Temperature optimization for MTB-rt-MCDA assay. The MTB-MCDA reactions were conducted at temperatures ranging from 64 to 69 °C and the kinetic curves at different temperatures (A∼F) were acquired from real-time tubidimeter.

Fig. 4

Sensitivity confirmation of the MTB-rt-MCDA assay. Sensitivity of the MTB-rt-MCDA assay was analyzed using serial dilutions of DNA templates extracted from pure MTB strains. The MTB-rt-MCDA reactions were repeatedly tested three times (A Ⅰ∼Ⅲ). In addition, the MTB-MCDA-LFB assay was performed in parallel for comparison and confirmation (B). Signals/strips1: 1 ng/ml, 2: 100 pg/ml, 3: 10 pg/ml, 4: 1 pg/ml, 5: 100 fg/ml, 6: 25 fg/ml, 7: 10 fg/ml, 8: blank control. TL, testing line; CL, control line.

Fig. 5

Specificity conformation for MTB-rt-MCDA assay. DNA templates from 4 MTB strains and 24 non-MTB strains were tested by the MTB-rt-MCDA assay (A) to confirm its specificity.
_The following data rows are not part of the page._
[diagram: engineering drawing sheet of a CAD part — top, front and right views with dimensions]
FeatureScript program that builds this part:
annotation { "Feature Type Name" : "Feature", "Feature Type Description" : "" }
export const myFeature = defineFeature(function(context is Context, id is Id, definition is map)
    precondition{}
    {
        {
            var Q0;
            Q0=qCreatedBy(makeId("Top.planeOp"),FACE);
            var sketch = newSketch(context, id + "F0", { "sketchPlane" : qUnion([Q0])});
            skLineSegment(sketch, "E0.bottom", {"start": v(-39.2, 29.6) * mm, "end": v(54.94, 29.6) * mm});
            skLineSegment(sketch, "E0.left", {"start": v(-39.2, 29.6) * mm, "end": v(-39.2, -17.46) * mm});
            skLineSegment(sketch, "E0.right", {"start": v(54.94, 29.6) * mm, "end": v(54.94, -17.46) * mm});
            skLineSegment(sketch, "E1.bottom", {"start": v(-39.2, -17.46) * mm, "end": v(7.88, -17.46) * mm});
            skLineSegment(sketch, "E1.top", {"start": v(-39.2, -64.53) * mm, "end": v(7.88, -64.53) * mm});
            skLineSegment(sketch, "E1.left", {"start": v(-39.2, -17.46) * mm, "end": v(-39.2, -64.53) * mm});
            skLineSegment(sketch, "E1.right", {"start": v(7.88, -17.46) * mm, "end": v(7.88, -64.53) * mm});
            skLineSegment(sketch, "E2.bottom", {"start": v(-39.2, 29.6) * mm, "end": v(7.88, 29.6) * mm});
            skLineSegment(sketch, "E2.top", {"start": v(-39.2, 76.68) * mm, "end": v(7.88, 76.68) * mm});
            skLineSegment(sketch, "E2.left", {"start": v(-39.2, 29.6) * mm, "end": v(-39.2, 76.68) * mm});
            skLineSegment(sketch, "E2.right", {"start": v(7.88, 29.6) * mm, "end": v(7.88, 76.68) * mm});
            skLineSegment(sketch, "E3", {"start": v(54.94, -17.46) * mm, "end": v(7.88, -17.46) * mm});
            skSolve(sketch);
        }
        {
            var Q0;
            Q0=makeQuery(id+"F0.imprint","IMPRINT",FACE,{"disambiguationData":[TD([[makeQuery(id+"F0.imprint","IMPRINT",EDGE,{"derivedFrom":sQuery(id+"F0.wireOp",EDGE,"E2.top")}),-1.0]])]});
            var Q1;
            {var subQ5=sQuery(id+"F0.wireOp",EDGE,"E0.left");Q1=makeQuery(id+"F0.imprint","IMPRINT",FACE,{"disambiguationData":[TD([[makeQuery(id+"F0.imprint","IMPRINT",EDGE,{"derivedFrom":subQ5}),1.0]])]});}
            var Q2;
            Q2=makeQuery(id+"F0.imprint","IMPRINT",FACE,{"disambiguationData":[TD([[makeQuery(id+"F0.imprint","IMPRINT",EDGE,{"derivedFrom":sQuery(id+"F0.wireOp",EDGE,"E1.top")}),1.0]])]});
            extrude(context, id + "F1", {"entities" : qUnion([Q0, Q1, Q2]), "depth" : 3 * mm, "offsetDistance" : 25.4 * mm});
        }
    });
In addition, the MTB-MCDA-LFB assay was performed in parallel for comparison and confirmation (B). Signals/tubes/strips 1 to 4 represented four MTB strains, and the other ones represented non- MTB strains. TL, testing line; CL, control line.

Fig. 6

Application of MTB -rt-MCDA assay in clinical specimens. DNA templates from 32 sputum samples were detected by the MTB-rt-MCDA assay (A) and the MCDA-LFB test (B). TL, testing line; CL, control line. Samples 1–24 displayed positive results, while the others were tested negative.

Fig. 7

Comparison of the performance of the MTB-rt-MCDA assay, MTB- MCDA-LFB assay, the Xpert MTB/RIF assay and sputum smear microscopy in detection of the 32 clinical specimens. 1–32 represented 32 sputum samples. +, positive; -, negative.